THE parking brake on a forklift truck which rolled forward leading to a man being crushed in a tragic accident was not working correctly, an inquest heard.

Martyn Hartnell, 44, died following an incident at the Hand 2 Mouth factory on the Bluebridge Industrial Estate in Halstead on July 30 last year.

He had been carrying out a waste removal procedure where he had emptied the contents of a hopper bin into a skip.

But unable to close the lid of the hopper bin while sitting in the forklift, he got out to manually close it. The forklift truck rolled forward and trapped Mr Hartnell in between the front of the bin, which was on the lift, and the skip.

He was found 30 minutes later by colleagues but could not be saved.

Giving evidence at the Essex Coroner’s Court, Michael Goodwin, a specialist mechanical engineer for the Health and Safety Executive, said tests had shown a screw which related to the effectiveness of the parking brake on the forklift was in a slightly wrong position according to a handbook issued by manufactures Doosan.

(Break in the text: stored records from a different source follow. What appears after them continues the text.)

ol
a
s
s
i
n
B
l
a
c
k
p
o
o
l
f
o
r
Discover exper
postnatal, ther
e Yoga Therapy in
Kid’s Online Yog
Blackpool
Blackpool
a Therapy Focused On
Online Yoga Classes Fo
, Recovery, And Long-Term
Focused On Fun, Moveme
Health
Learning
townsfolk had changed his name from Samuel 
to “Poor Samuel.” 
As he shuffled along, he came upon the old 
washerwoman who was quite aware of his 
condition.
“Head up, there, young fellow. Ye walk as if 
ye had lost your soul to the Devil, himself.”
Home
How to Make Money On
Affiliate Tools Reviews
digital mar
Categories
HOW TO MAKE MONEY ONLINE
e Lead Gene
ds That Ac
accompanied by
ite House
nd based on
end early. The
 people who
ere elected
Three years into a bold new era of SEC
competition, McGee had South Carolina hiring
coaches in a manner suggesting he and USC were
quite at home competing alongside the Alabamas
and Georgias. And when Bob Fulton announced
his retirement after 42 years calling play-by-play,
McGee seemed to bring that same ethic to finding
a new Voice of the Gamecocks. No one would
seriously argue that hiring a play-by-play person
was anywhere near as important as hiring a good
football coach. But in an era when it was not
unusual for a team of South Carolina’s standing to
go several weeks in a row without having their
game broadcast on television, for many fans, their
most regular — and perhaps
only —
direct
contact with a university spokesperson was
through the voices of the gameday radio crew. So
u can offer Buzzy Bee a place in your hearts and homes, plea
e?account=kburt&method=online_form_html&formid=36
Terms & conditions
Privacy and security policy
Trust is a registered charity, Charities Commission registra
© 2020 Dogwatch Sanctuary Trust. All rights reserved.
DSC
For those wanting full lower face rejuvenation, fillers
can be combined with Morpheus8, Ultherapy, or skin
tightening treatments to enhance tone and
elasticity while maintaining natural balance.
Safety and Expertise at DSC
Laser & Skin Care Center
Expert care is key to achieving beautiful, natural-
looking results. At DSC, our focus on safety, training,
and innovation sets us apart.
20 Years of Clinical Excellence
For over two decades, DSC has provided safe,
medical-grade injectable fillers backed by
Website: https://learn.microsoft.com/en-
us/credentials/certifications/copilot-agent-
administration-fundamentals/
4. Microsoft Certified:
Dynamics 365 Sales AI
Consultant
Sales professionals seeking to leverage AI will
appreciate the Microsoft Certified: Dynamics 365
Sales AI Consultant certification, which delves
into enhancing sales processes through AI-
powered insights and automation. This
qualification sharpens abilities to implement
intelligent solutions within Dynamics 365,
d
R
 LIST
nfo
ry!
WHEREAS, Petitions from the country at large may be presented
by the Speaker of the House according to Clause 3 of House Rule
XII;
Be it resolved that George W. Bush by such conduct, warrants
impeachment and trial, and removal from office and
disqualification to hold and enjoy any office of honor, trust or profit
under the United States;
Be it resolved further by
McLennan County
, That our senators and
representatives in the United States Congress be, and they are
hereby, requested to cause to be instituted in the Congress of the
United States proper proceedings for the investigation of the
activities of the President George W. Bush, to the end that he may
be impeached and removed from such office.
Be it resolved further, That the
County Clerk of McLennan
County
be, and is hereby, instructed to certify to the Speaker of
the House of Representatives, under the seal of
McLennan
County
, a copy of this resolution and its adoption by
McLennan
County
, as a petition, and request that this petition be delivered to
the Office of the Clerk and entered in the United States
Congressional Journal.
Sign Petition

The forklift had been parked on a slight slope and rolled downwards towards Mr Hartnell.

He said: “The most likely reason why the vehicle rolled forward was that it was parked on a slope and the braking force generated by the parking brake was insufficient to resist the gravitational forces on the vehicle.

“The parking brake was only able to generate enough force by moving it to the fifth or sixth rachet position.”

Mr Goodwin said he believed a process employees had been using to test the parking brake where they would apply it then touch the accelerator to check the vehicle didn’t move was useless because the forklift’s power would cut out whenever the brake was on.

Service engineer Steven Mann had looked at the vehicle three months before the incident.

He had no record of adjusting the parking brake screw on the machine – but it did emerge the fleet of forklifts had their speed limiting systems tampered with.

They were all fixed but he said it was “highly unlikely” the screw could have been adjusted accidentally.

He said: “Unless you knew what it did you would not touch it.”

Mr Hartnell died of traumatic asphyxiation and compression of the neck.

Senior coroner Caroline Beasley-Murray instructed the jury to say Mr Hartnell died in an accident. Addressing his family, she said: “I would like to express sympathy to you upon the loss of your much-loved family member.

“Not only have you lost him, but you have also had the ordeal of sitting here during this inquest and you have done that with the utmost dignity. I hope you will be able to think back upon happy memories.”